# Anyone ever used Backdropsource.com?



## Inkbleed (Oct 30, 2009)

I recently purchased a lighting kit and backdrop set from Backdropsource.com.  Being new to all this, when I got ready to check out it suggested that I purchase three bulbs to go with the three lights I was buying.  Now where could I find if the bulbs were included so I purchased them to be on the safe side.

When I got the kit, the lights did in fact have bulbs, and the bulbs that was recommended upon checkout were not even the right kind or size for the lights I purchased.

I called right away and they told me they would refund me if I returned the bulbs.  Here we are nearly four months later, they have acknowledged they have received the bulbs, but have yet to refund my money.
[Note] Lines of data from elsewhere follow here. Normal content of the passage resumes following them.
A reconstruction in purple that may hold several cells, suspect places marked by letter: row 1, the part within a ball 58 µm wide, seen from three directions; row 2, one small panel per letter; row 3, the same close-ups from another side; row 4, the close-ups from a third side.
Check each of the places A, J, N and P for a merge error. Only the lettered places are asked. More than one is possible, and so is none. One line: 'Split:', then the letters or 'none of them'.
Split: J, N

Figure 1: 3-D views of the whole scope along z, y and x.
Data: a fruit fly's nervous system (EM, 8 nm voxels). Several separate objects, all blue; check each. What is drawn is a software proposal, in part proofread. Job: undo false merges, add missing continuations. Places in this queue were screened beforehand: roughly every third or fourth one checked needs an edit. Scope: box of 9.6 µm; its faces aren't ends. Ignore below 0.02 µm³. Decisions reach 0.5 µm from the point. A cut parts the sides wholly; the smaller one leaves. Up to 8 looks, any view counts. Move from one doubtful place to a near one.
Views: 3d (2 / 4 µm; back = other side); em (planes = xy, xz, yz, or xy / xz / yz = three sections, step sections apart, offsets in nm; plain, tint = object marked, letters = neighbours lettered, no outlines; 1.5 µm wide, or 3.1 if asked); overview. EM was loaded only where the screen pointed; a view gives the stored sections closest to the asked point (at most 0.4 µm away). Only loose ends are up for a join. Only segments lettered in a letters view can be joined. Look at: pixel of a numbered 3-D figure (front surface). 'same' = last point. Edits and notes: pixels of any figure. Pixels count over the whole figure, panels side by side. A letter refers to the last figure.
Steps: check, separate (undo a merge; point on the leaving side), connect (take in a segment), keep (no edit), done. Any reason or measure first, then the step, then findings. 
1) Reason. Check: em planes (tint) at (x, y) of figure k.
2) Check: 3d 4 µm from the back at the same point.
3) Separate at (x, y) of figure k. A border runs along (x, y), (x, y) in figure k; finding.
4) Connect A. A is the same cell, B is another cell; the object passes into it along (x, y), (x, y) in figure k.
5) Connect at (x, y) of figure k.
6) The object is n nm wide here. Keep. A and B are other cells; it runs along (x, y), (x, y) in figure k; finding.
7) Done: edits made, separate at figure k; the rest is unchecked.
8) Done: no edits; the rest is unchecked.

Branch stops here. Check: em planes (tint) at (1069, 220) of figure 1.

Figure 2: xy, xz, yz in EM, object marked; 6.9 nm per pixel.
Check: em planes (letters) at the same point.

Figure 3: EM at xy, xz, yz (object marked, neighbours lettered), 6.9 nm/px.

Just thought I'd pass this along for those who may be looking on their site for a purchase.


----------



## CCarsonPhoto (Oct 30, 2009)

Thanks for the heads up. Have you contacted customer service?


----------



## Double H (Oct 30, 2009)

I use Muslin Backdrops | Photography Backdrops | Photo Backgrounds | Seamless Paper
Their customer service is great. I received damaged paper rolls, they sent out replacements right away.


----------



## KmH (Oct 30, 2009)

I use B&H Photo Video | Digital Cameras, Camcorders


----------



## suki (Nov 5, 2009)

I'm so glad I ventured in here! A co-worker of mine sent me the link to this place and I was considering purchasing some items off their site in the near future.

Thanks for the heads up! I'll stick with B&H as I've never heard any negative feedback in regards to product or customer service.


----------